В длинной разорванной рубахе, в исподних штанах, будто обрубленных до колен, откинувшись назад и высоко слева от себя закинув ломик, старик Ударцев медленно двинулся правым ребристым боком вперед, заслоняя собою лампу и бросая на людей огромную колеблющуюся тень без головы — тень головы уползала за настил полатей…
Он дышал тяжело и хрипло сквозь клыкастый, широко раскрытый рот, все дальше заламывал обнаженные до локтей сухожильные руки, и все пронзительнее двумя тонкими полосками, словно лезвиями, блестел в его руках круглый ломик.
— Ну, хады, не одного пришибу! Не-ет, не одного…

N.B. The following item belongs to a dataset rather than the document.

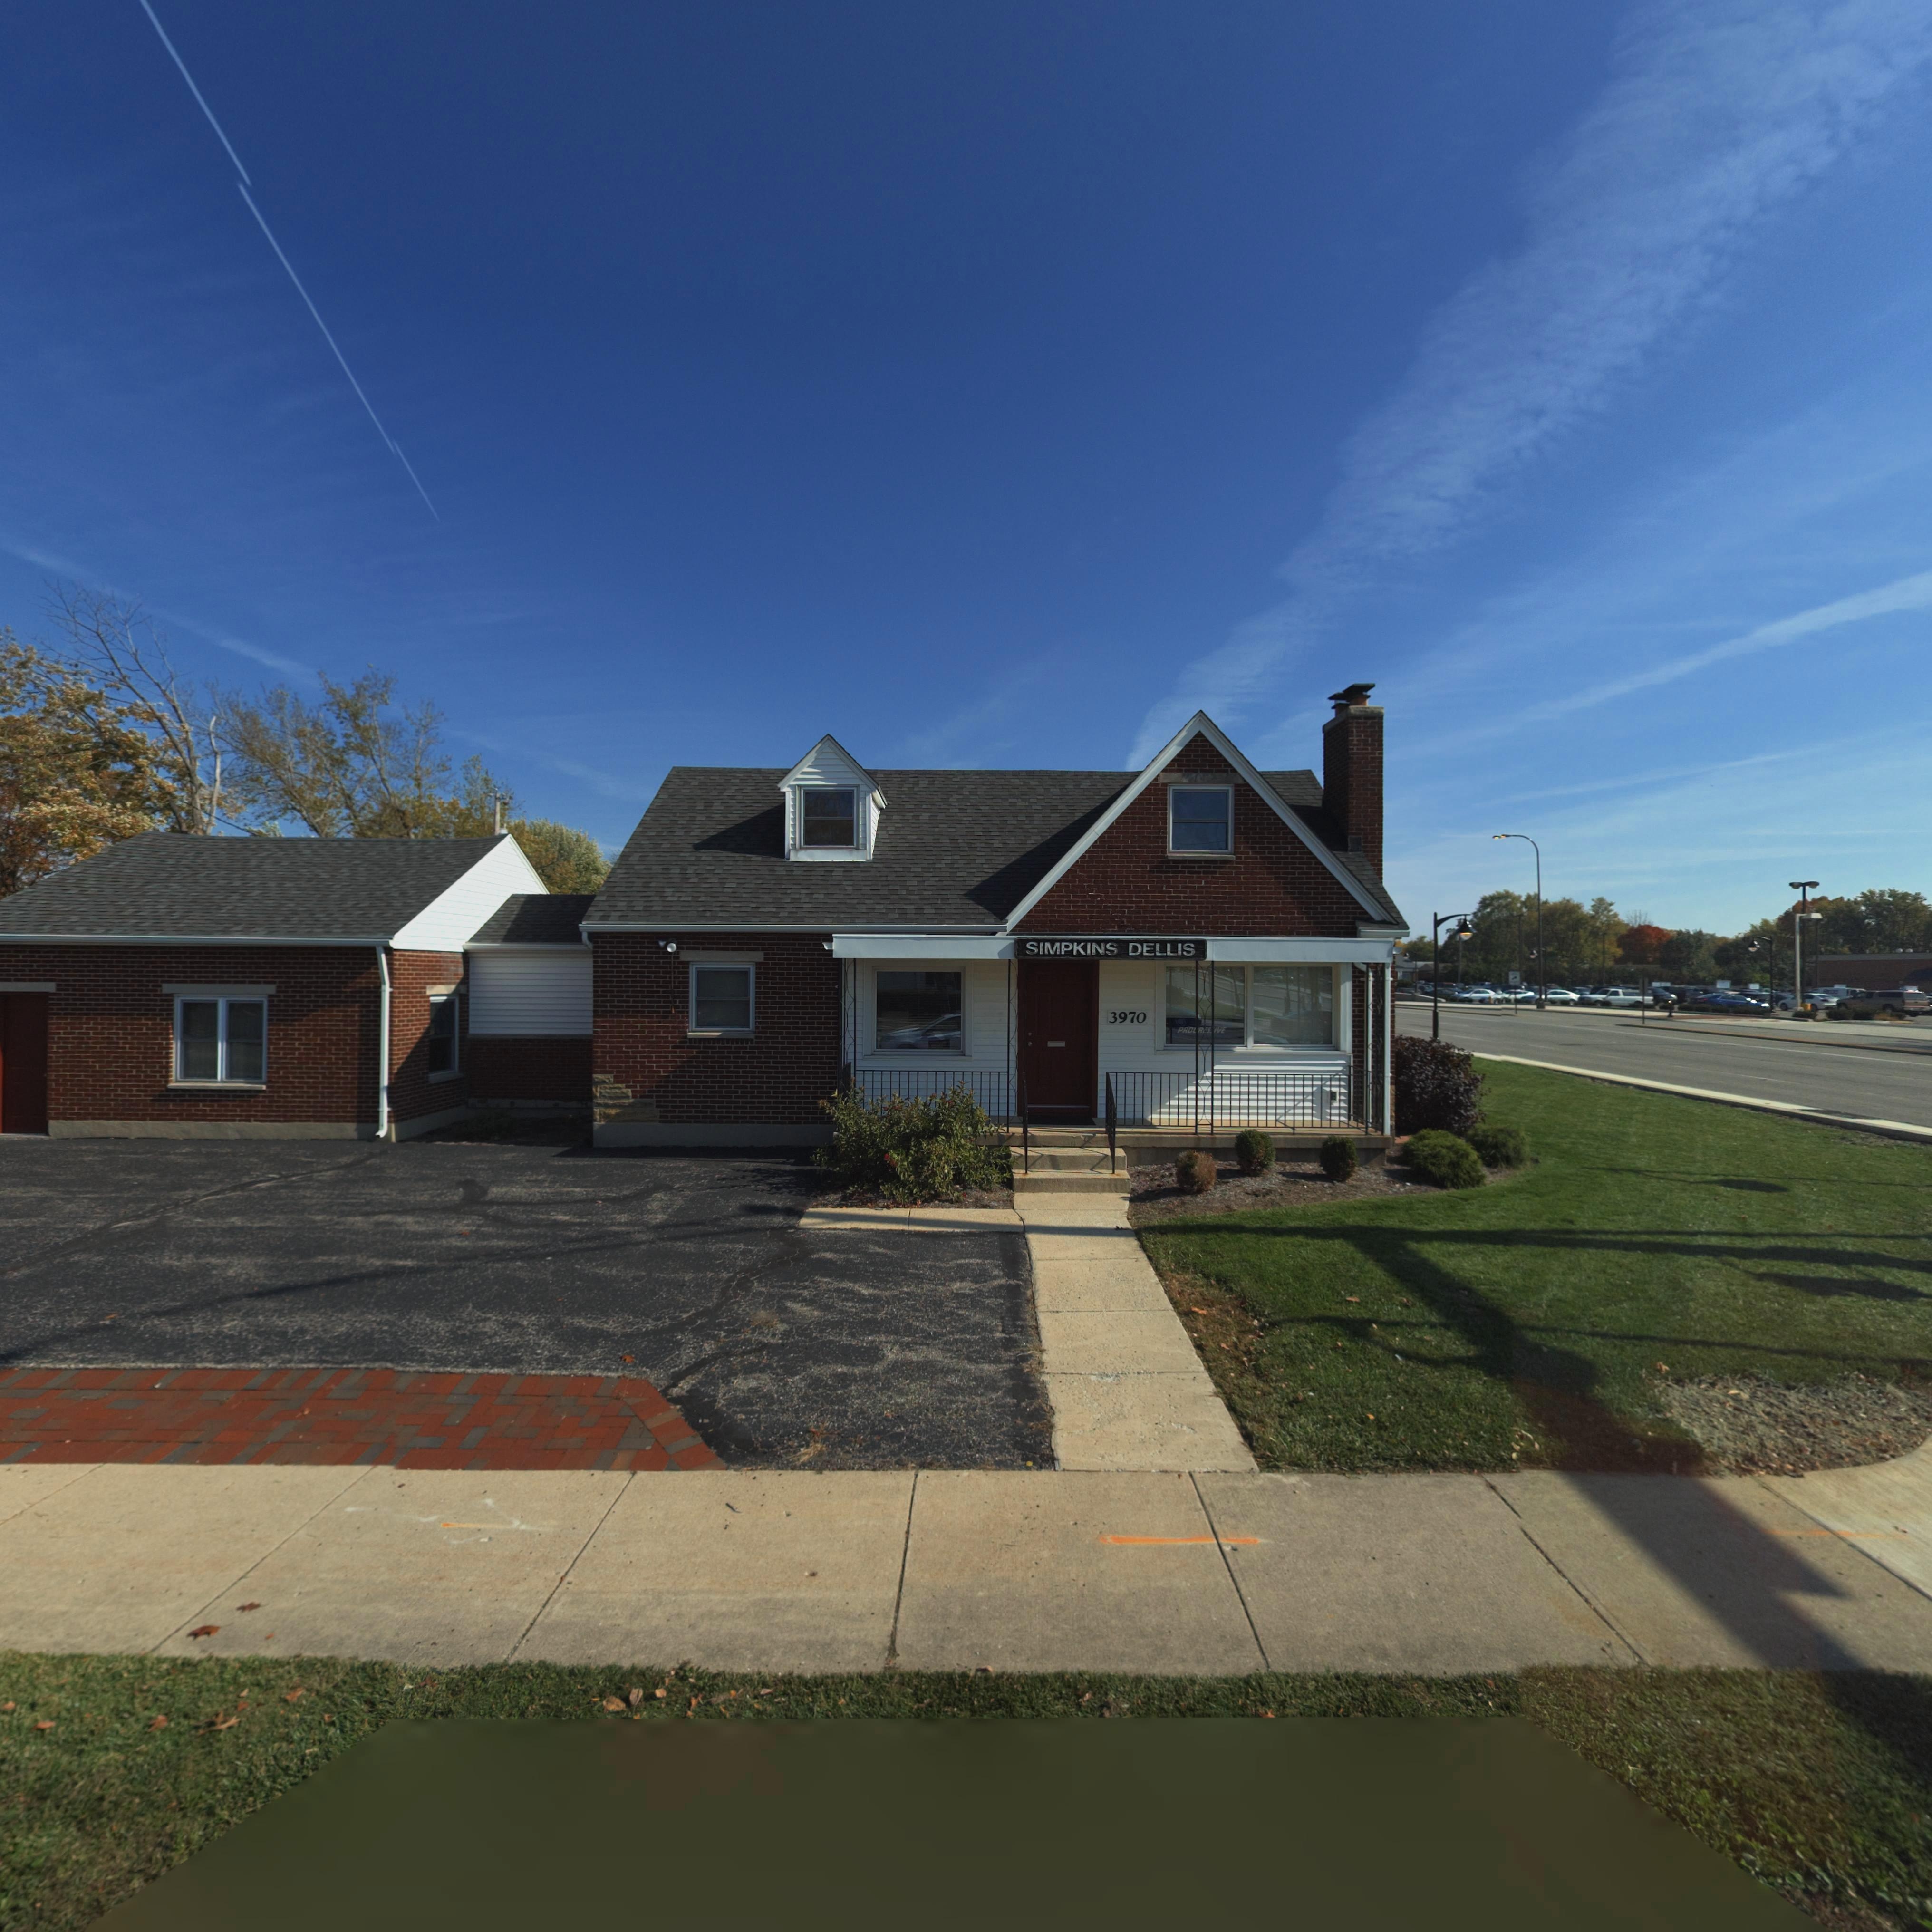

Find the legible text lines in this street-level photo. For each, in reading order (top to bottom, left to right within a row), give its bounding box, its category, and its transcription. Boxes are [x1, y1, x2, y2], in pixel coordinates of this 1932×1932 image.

[1025, 941, 1196, 956] None: SIMPKINS DELLIS
[1108, 1011, 1147, 1024] StreetNumber: 3970
[1176, 1026, 1227, 1034] None: PRO*R*S*IVE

Люди попятились прочь, потом кто-то метнулся в дверь, и те, кто был на крыльце, столкнули со ступеней, тех, кто стоял в сенцах, выдавили на крыльцо…
И только Степан Чаузов, упершись плечом о косяк, остался в избе…
На полатях вдруг сначала тихо, а потом во весь голос страшно завопила девчонка:
— О-о-ой, мамынька-а-а!
Но старик не дрогнул, не поднял глаз, а, все круче разворачиваясь боком вперед, медленно двигался на Степана…
А Степан все стоял и глядел на старика, не спуская глаз, и по грязному, в размазанной саже и копоти, лицу его катились капли пота, и потому, что лицо иногда вздрагивало, капли оставляли на нем ломаные белые линии — на лбу, на щеках, на бледных, плотно сжатых губах…
— Ма-а-мынька! — снова крикнула девчонка на полатях, и в дверь ворвалась Ольга…
— Батя! Опомнитесь, батя, человека убиваете! Человека! — Она бросилась на старика, повисла на нем, обхватив за шею, а подбородком, головой старалась достать его заломленную вверх руку…
Старик остановился…
Остановился, задрожал, и ломик тоже покачнулся над его головой…
Потом ломик с грохотом ударился об пол, а на него рухнули старик и Ольга. Мужики снова подались в дом, и Степан Чаузов, смахнув шапкой пот с лица, сказал быстро и требовательно:
— А ну, вытаскивай всех живых отседова! Одежонку какую, сундучишки — выбрасывай! — Выскочил на улицу.— Вышибай с подполу венец, ребята! Подкладывай лежни на другую сторону! Готово ли? Готово! Подмогай навалиться!